What history tells us: Excuse me as I weep into my handkerchief, because it’s TRUE, IT’S ALL TRUE. Okay. Well. The basic facts are: George was the first in his family to never take a mistress, and barring some aberrations that were a result of his mental health, from the time of his marriage he exhibited no interest in any other woman besides Charlotte. Early on in his first collapse, he told one of the queen’s ladies that “The queen is my physician, and no man can have a better; she is my friend, and no man can have a better.” They both loved music, books, and theater, and while Charlotte loved botany, George loved astronomy. The only thing he is said to not love about her was her addiction to snuff. More than 20 years into their marriage, George was seen frequently kissing Charlotte on the cheek, and as noted before, even though they had separate apartments, they slept in the same bed for decades. This stopped at the start of the 19th century when George’s symptoms became more permanent and acute. Charlotte was named his guardian and remained so even during the Regency, up until her death in 1818. George died 14 months later.

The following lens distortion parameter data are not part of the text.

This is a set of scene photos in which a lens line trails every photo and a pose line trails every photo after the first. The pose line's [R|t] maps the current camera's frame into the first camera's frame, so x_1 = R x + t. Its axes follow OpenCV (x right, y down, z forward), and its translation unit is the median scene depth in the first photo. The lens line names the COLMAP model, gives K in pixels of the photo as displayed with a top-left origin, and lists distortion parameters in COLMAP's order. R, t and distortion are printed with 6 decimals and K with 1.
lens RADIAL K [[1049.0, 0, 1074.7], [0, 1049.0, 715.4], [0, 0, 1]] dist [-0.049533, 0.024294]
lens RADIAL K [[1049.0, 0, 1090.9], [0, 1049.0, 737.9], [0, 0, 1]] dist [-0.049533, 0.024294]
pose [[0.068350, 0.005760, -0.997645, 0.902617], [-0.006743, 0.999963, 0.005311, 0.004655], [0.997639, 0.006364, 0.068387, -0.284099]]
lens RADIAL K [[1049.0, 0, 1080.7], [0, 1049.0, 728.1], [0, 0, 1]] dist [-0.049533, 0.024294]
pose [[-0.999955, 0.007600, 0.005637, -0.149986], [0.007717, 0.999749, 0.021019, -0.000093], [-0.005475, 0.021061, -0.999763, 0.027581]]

What was the background music during the royal wedding?
Great question! It is “Quartet No IV in G Major,” by Joseph Bologne, Chevalier de Saint-Georges. Saint-Georges was a Creole man of color born in Guadeloupe who moved to France and became a champion fencer and officer of the king’s bodyguard for Louis XVI. This music was an excellent Easter egg, and I was delighted by it.
Did Mozart play for Queen Charlotte?
Eight-year-old Mozart gave his first performance in England at Buckingham House in 1764 when Charlotte was 20. She commissioned six sonatas from him.

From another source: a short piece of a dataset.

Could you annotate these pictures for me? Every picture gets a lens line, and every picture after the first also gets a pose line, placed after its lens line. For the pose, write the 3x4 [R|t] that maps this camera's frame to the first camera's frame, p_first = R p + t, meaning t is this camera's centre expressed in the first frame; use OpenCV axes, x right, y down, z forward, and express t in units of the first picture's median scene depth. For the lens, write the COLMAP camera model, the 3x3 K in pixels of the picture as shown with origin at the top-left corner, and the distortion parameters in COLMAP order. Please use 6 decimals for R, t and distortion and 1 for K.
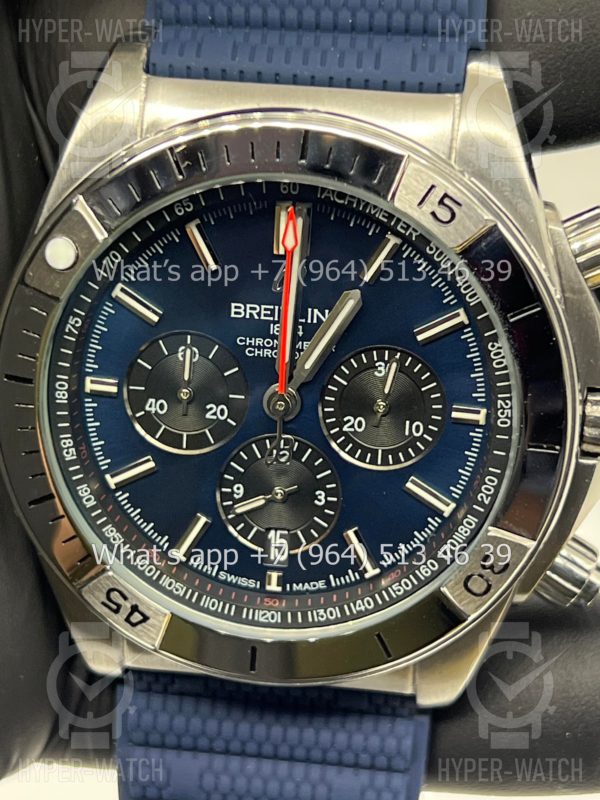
lens RADIAL K [[1809.9, 0, 300.0], [0, 1809.9, 400.0], [0, 0, 1]] dist [0.120821, 0.068812]
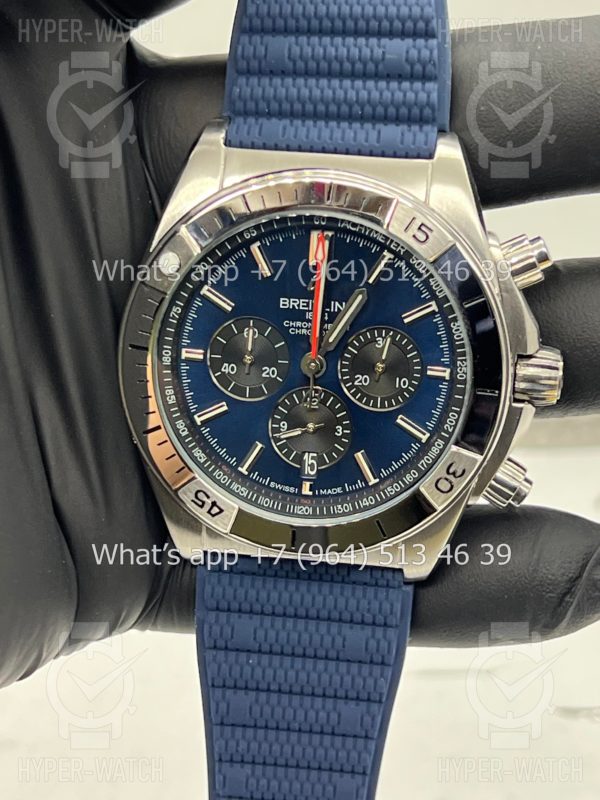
lens RADIAL K [[1758.6, 0, 300.0], [0, 1758.6, 400.0], [0, 0, 1]] dist [0.245584, 0.060225]
pose [[0.999993, 0.002959, 0.002446, -0.024637], [-0.002817, 0.998401, -0.056461, 0.111977], [-0.002610, 0.056454, 0.998402, -0.448462]]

Did Queen Charlotte bring the Christmas tree to England?
She did! Her granddaughter Queen Victoria’s husband Prince Albert is typically credited for popularizing the whole “bringing a tree inside the house” thing as a Christmas tradition in England, but Charlotte is the first English royal we know of who had one. Both Charlotte and Albert, of course, came from German duchies, and Christmas trees were seen in Germany starting around the 18th century.

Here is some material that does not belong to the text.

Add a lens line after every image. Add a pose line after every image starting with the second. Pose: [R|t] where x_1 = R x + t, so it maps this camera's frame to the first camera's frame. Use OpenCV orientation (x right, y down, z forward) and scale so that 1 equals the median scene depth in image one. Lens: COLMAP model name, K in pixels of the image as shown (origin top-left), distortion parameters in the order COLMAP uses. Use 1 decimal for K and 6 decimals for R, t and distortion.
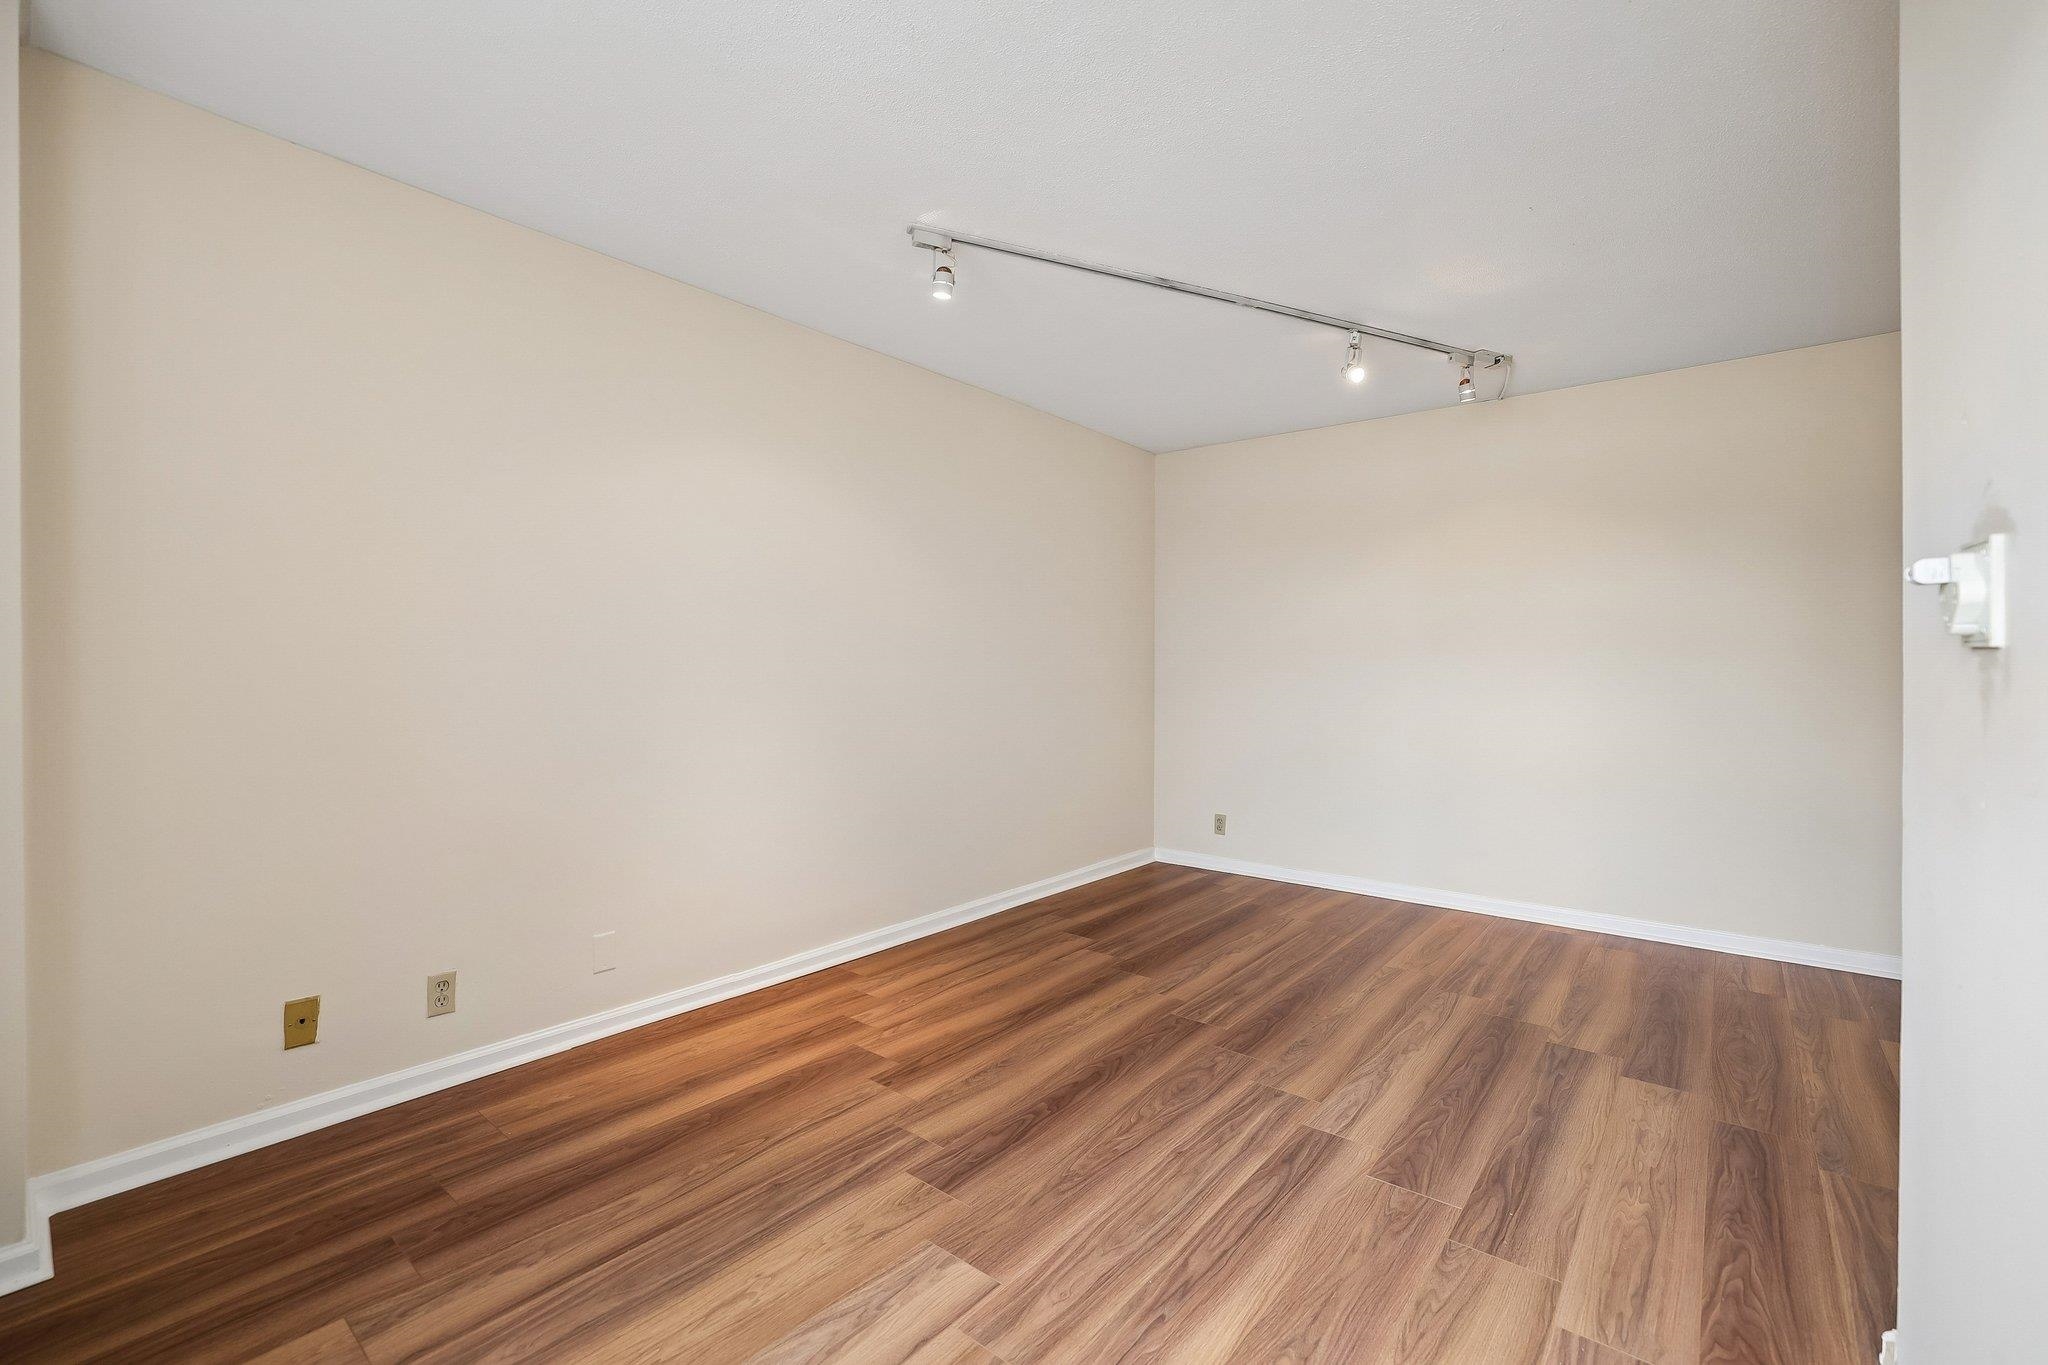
lens RADIAL K [[885.2, 0, 1018.5], [0, 885.2, 667.7], [0, 0, 1]] dist [-0.044099, 0.015589]
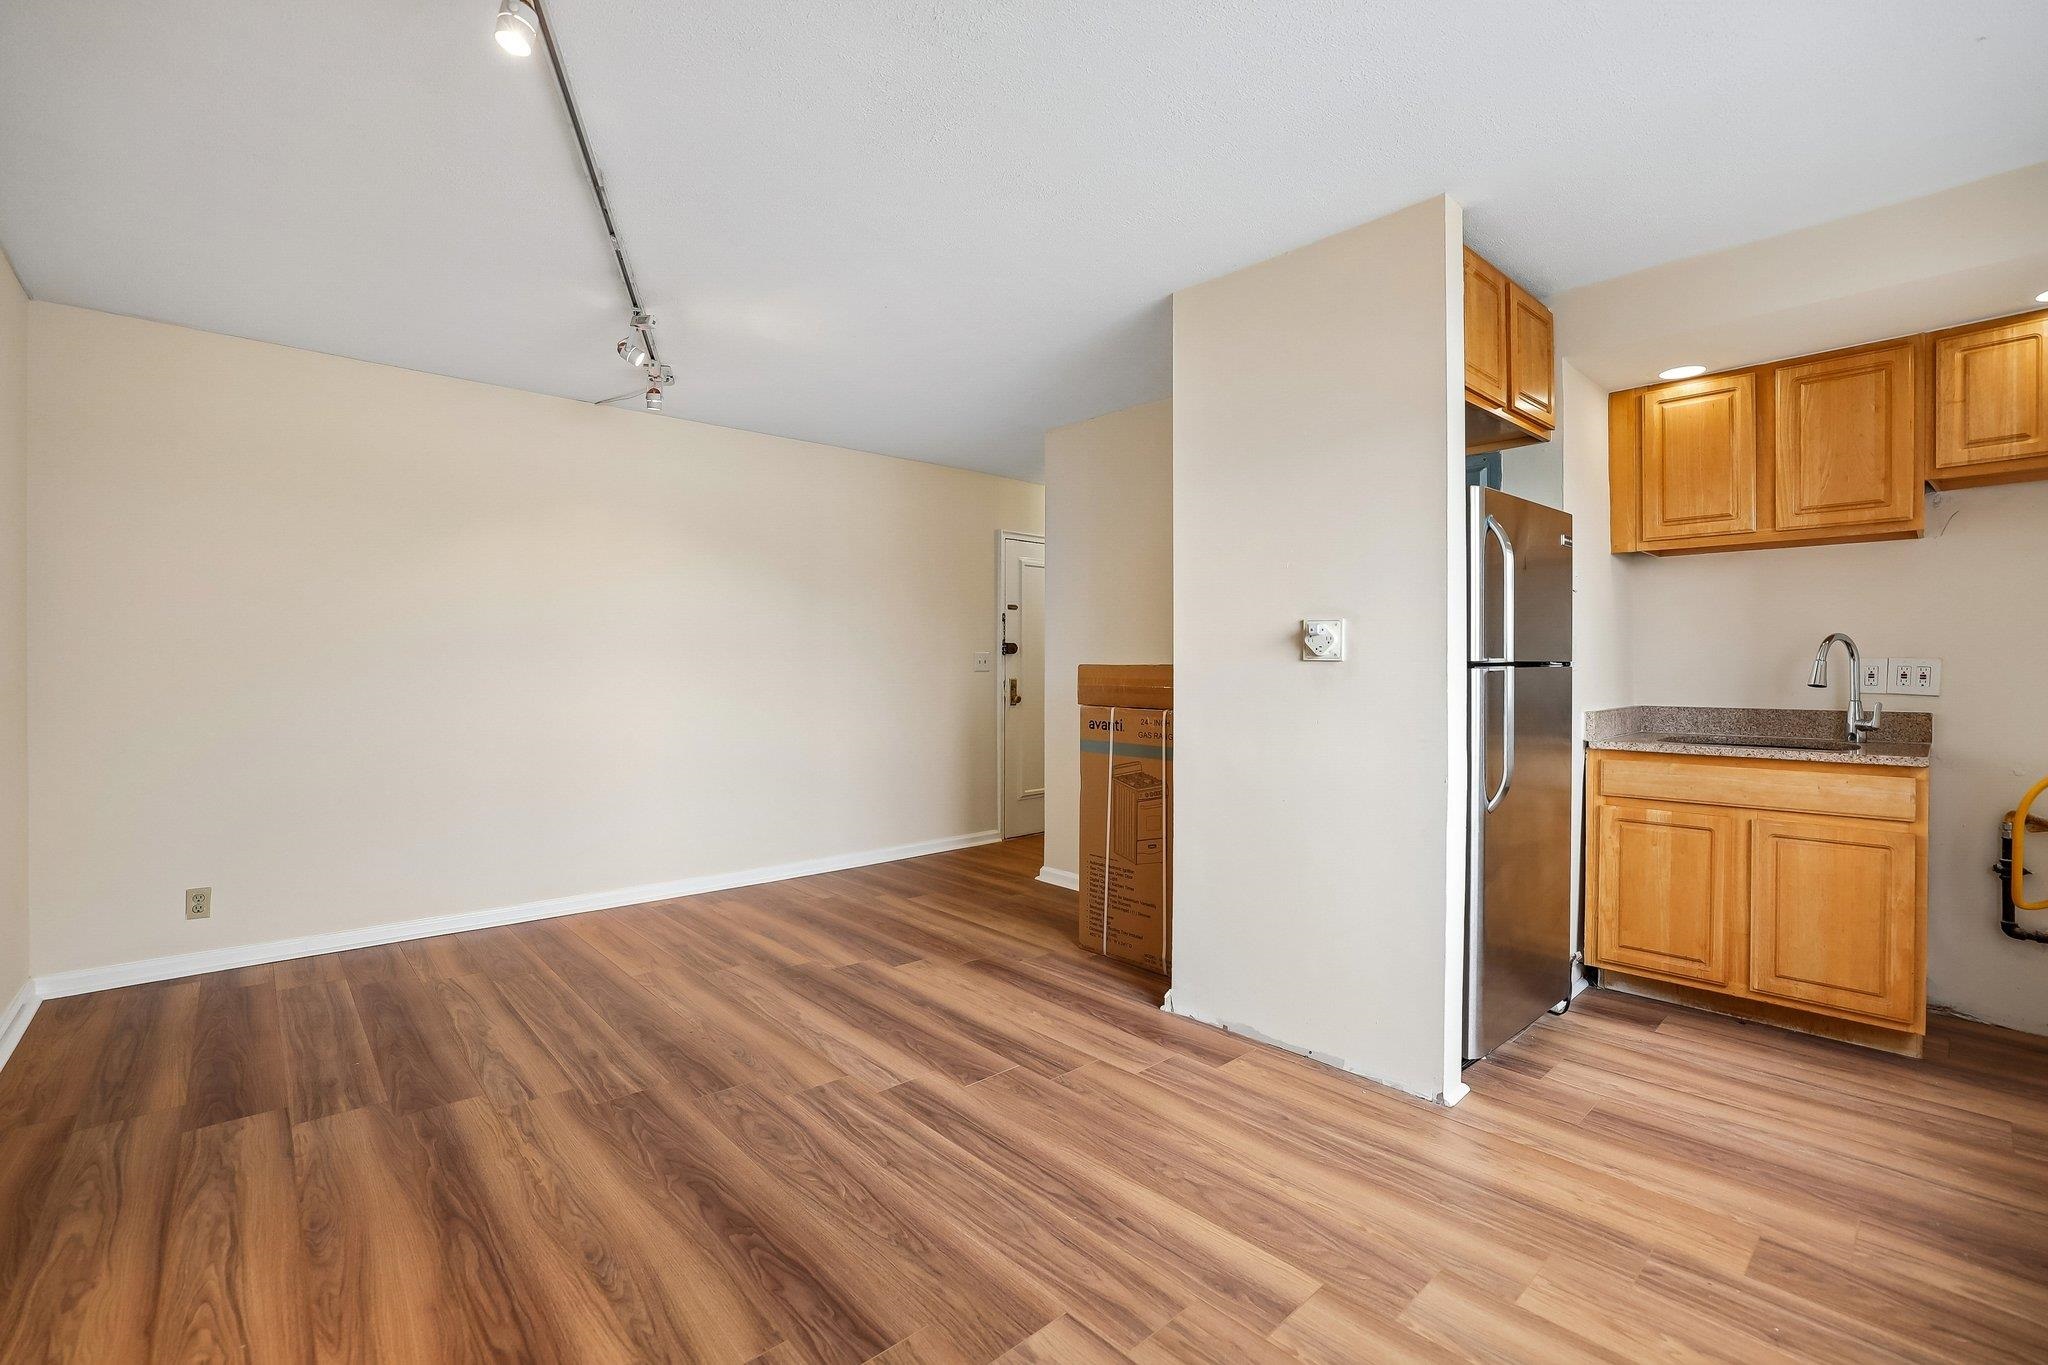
lens RADIAL K [[885.2, 0, 1018.5], [0, 885.2, 667.7], [0, 0, 1]] dist [-0.044099, 0.015589]
pose [[0.152592, -0.002251, 0.988287, -0.558550], [0.000458, 0.999997, 0.002207, -0.000054], [-0.988289, 0.000116, 0.152593, 0.523765]]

When did we learn the distance from the Earth to the sun?
In one of George’s many looks through the telescope, he tells us that an astronomical event is occurring that will allow the English to calculate the distance from the Earth to the sun. This actually occurred in 1653 by Dutch astronomer Christiaan Huygens (who also invented the pendulum clock!). But he guessed for some of the answer, so history credits Giovanni Cassini in 1672, still well before George’s lifetime. Great job on the pendulum clock, though, Huygens.